Strange black-and-white wheatear in the Netherlands

On famous Dutch rarity island-Texel,

Monday 21st of May 2012

by Nils

Frits and Trudy Stoekenbroek find and photographed an odd but very interesting looking male wheatear.

Back at home, five days after their find, Frits and Trudy tentatively identified their bird as a Finsch’s Wheatear and upload the photographs on a popular Dutch site for field-sightings. On that Saturday I was on Texel when the pager said: Pied Wheatear, Texel, there and gone, five days ago…, including a link to pics of the bird. I quickly looked at the available pictures on my mobile phone… “Wow, what is this!, I shouted (OK in Dutch and to be honest not exactly the same words in translation…). Some pics indeed showed a male Pied-like looking bird with a strange shaped mask but the fight-shot clearly showed a narrow white ‘back’; so Pied, no way! It does not felt right for any of the two black-eared’s either, but what else?

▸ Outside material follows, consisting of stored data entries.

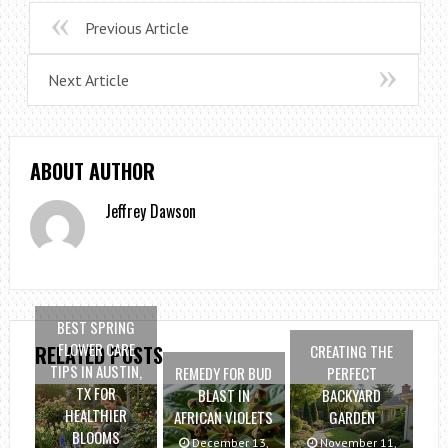
Previous Article
Next Article
ABOUT AUTHOR
Jeffrey Dawson
BEST SPRING
FLOWER CARE
CREATING THE
RELATED POSTS
TIPS IN AUSTIN,
REMEDY FOR BUD
PERFECT
TX FOR
BLAST IN
BACKYARD
HEALTHIER
AFRICAN VIOLETS
GARDEN
BLOOMS
December 13,
November 11,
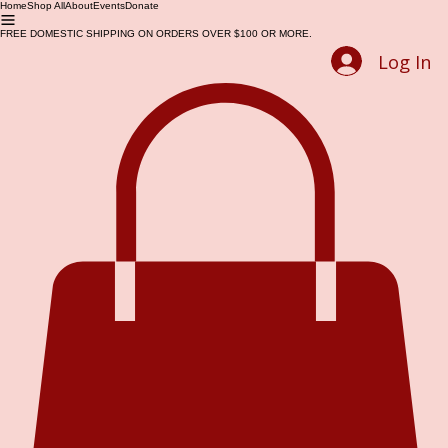
Home
Shop All
About
Events
Donate
FREE DOMESTIC SHIPPING ON ORDERS OVER $100 OR MORE.
Log In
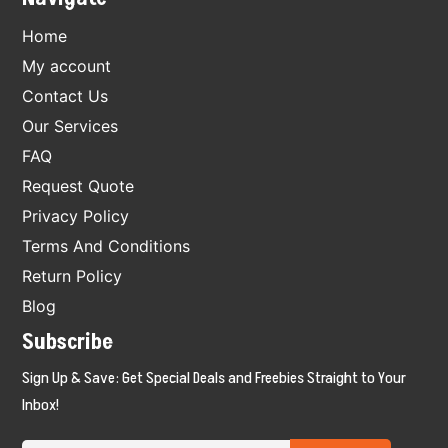
Home
My account
Contact Us
Our Services
FAQ
Request Quote
Privacy Policy
Terms And Conditions
Return Policy
Blog
Subscribe
Sign Up & Save: Get Special Deals and Freebies Straight to Your
Inbox!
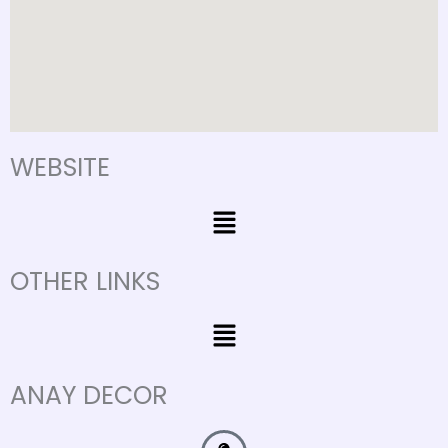
WEBSITE
Menu
OTHER LINKS
Menu
ANAY DECOR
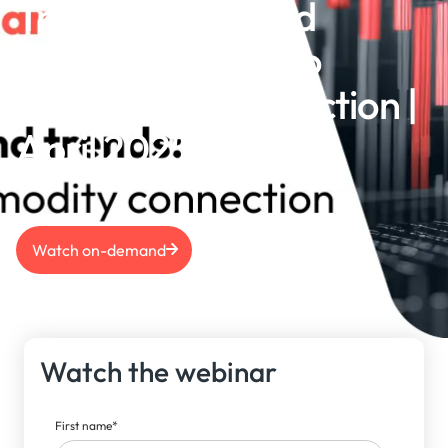
Trade, tariffs, and
trends: The macro
commodity connection |
April 2025
Watch on-demand
Watch the webinar
First name
*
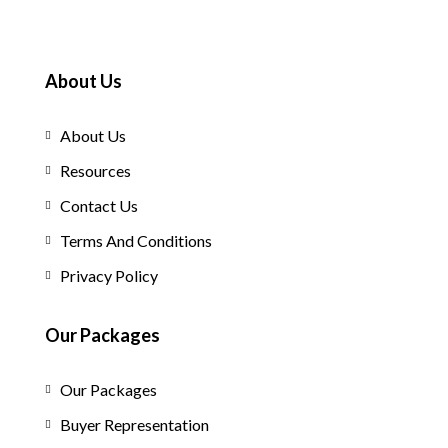
About Us
About Us
Resources
Contact Us
Terms And Conditions
Privacy Policy
Our Packages
Our Packages
Buyer Representation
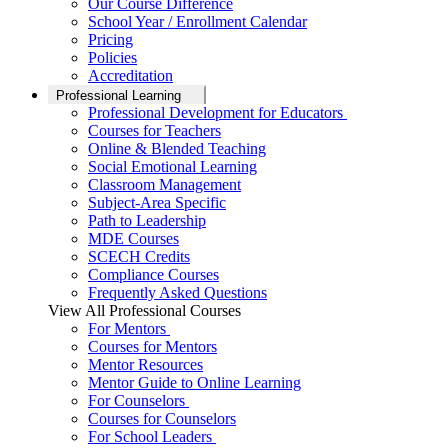
Our Course Difference
School Year / Enrollment Calendar
Pricing
Policies
Accreditation
Professional Learning
Professional Development for Educators
Courses for Teachers
Online & Blended Teaching
Social Emotional Learning
Classroom Management
Subject-Area Specific
Path to Leadership
MDE Courses
SCECH Credits
Compliance Courses
Frequently Asked Questions
View All Professional Courses
For Mentors
Courses for Mentors
Mentor Resources
Mentor Guide to Online Learning
For Counselors
Courses for Counselors
For School Leaders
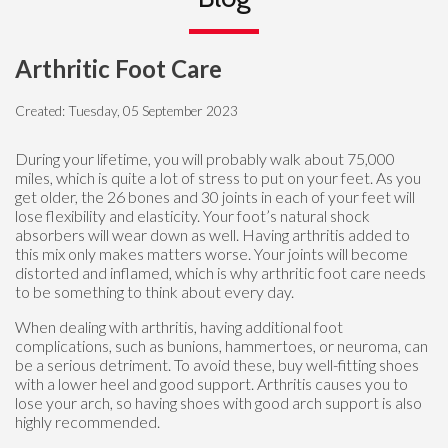
Arthritic Foot Care
Created:
Tuesday, 05 September 2023
During your lifetime, you will probably walk about 75,000
miles, which is quite a lot of stress to put on your feet. As you
get older, the 26 bones and 30 joints in each of your feet will
lose flexibility and elasticity. Your foot’s natural shock
absorbers will wear down as well. Having arthritis added to
this mix only makes matters worse. Your joints will become
distorted and inflamed, which is why arthritic foot care needs
to be something to think about every day.
When dealing with arthritis, having additional foot
complications, such as bunions, hammertoes, or neuroma, can
be a serious detriment. To avoid these, buy well-fitting shoes
with a lower heel and good support. Arthritis causes you to
lose your arch, so having shoes with good arch support is also
highly recommended.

At that moment resident Texel-birder Arend Wassink (‘Mr Kazakhstan’) (see his wonderful website on Kazakh birds phoned me to discuss the bird. He immediately came up with the option that the bird looks good for a hybrid Eastern Black-eared x Pied Wheatear, an option that indeed seem to explain the strange mix of features, but it had to sink down by me for a while…

To put you in our place on that moment, here the most relevant pics, what do you think (before reading further?)

You will probably have noticed the strange combination of ‘key-features’ of this bird which are summarized below, and maybe you have found even more.

•Long extension of black from the throat-patch towards -and seemingly connecting with- the mantle/shoulder.

•Almost completely black-and-white plumage (some peachy wash is just visible on the centre of the lower breast).

•Very little black above the eye and above the bill.

•Narrow white central upperparts sandwiched between completely black scapulars.

•Sharp-dressed, adult looking. However the clear moult contrast in the greater coverts (long uniform black inners against short, pale tipped and browner outers) in addition to the brownish primary coverts is indicative of a first summer plumage.

•Not extremely long primary projection.

•Tail-pattern typical of Pied, Cyprus, Eastern and Western Black-eared Wheatear.

This combination of characters does not seem to match a certain species, and indeed most are a mix of (Eastern) Black-eared and Pied features or something in-between… Of course hybrids do not necessarily show a perfect mix of both parents characters.

Hybridization seem to occur quite commonly in certain areas and there seem to be even a stable hybrid population! See the reference below taken form Wheatears of Palearctic – Ecology, Behaviour and Evolution of the Genus Oenanthe. Panov, E N 2005. Sofia-Moscow kindly send by Arend Wassink.

‘Hybridogenous populations have been studied in northern Iran, eastern and north-western Azerbaijan, in Dagestan, and at Mangghyslak peninsula and westernmost edge of the Ustyurt plateau in Kazakhstan. Hybridisation seems to continue in the first four areas, where individuals of both species penetrate into the hybrid zones. In Kazakhstan there is no geneflow from melanoleuca into the hybrid zone anymore’.

We had some discussion about the bird already and have send the pics to Andrea Corso and Magnuss Ullman for comments (see Magnus’s great paper on the separation of Western and Eastern Black-eared Wheatears in Dutch Birding 2003: 2), which were both very helpful. The option hybrid Eastern Black-eared x Pied Wheatear seemed indeed the best one but I am still amazed about the appearance of this bird!

Does anybody know records in W-Europe of this hybrid-type or birds looking similar to this one?